*** TEXT BLOCK ***

A Framework for Confirmatory Hypothesis Testing

Author

Florian Wickelmaier

Published

May 12, 2026

Testing a hypothesis proceeds in three phases.

Phase I: Planning and Modeling

Set up a data-generating model that represents your hypothesis; this involves choosing a statistical model, a test, and setting all the auxiliary parameters to plausible values (substantive knowledge required).
Be specific about H\(_1\): Set the focus parameter(s) of the model to a value just large enough to represent an effect size (deviation from H\(_0\)) that you would regret missing.
Determine the number of observations (\(n\)) by a simulation-based power analysis (Wickelmaier 2026); that is:
- repeatedly generate observations from the model
- and each time run the test on these observations
- count the proportion of significant tests (\(=\) power)
- adjust \(n\) and repeat until power is large enough

Outcome 1 (unlikely)

The observations are similar to what the model can generate AND the observed effect estimate is AT LEAST AS LARGE as what was deemed relevant. -> Decide for H\(_1\)
Outcome 2 (unlikely)

The observations are similar to what the model can generate AND the observed effect estimate is SMALLER than what was deemed relevant. -> Decide for H\(_0\)
Outcome 3 (likely)

The observations are dissimilar to what the model can generate. -> Don’t draw any (firm) conclusions.

*** End of TEXT BLOCK ***
*** INFORMATION SUPPLIED ***

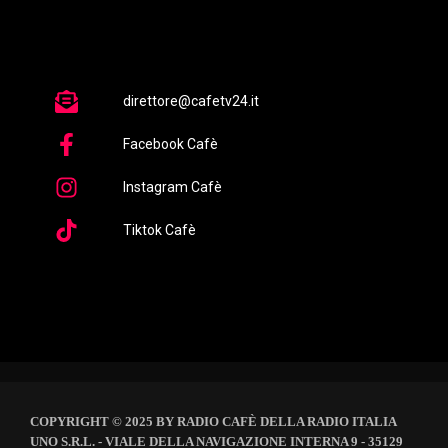
direttore@cafetv24.it
Facebook Cafè
Instagram Cafè
Tiktok Cafè
COPYRIGHT © 2025 BY RADIO CAFÈ DELLA RADIO ITALIA
UNO S.R.L. - VIALE DELLA NAVIGAZIONE INTERNA 9 - 35129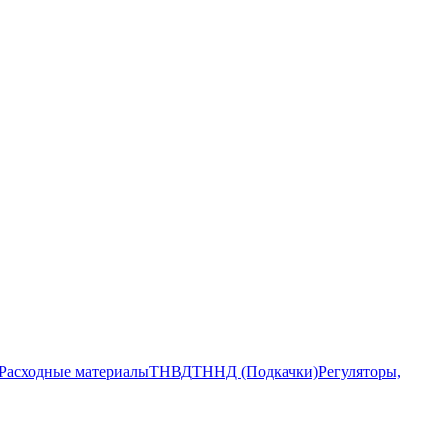
Расходные материалы
ТНВД
ТННД (Подкачки)
Регуляторы,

*** End of INFORMATION SUPPLIED ***

*YOUR TASKS*.
[a] Reproduce the hypothesis-testing framework word for word, starting with "Be specific about" and going on through "Decide for H\(_0\)".
[b] Resume the hypothesis-testing framework from the point where it stops.

*ANSWERS PROVIDED*.
[a]
Be specific about H\(_1\): Set the focus parameter(s) of the model to a value just large enough to represent an effect size (deviation from H\(_0\)) that you would regret missing.
Determine the number of observations (\(n\)) by a simulation-based power analysis (Wickelmaier 2026); that is:
- repeatedly generate observations from the model
- and each time run the test on these observations
- count the proportion of significant tests (\(=\) power)
- adjust \(n\) and repeat until power is large enough

Outcome 1 (unlikely)

The observations are similar to what the model can generate AND the observed effect estimate is AT LEAST AS LARGE as what was deemed relevant. -> Decide for H\(_1\)
Outcome 2 (unlikely)

The observations are similar to what the model can generate AND the observed effect estimate is SMALLER than what was deemed relevant. -> Decide for H\(_0\)

[b]
Outcome 1: Realistically-sized (\(=\) small) effects have a chance to be found and reported (due to power, a-priori relevance criterion).
Outcome 2: Because we have put H\(_0\) at a severe falsification risk (power again), we get corroboration if we cannot reject.
Outcome 3: At least we know that we don’t know.

As Outcome 3 will be most likely, we will usually only learn that we are lacking specific theories for making successful predictions.
The similarity criterion (When does the generating model hold?) is vague.

The procedure is basically the Neyman-Pearson paradigm (no originality is claimed), but it emphasizes the need for a (substantively plausible) data-generating model.
It focuses on what is a relevant effect size. This has to be decided before the data are collected (prior relevance).
It introduces a third (aporetic) decision option.

Wickelmaier, F. 2026. “Simulating the Power of Statistical Tests: A Collection of R Examples.” ArXiv. https://doi.org/10.48550/arXiv.2110.09836.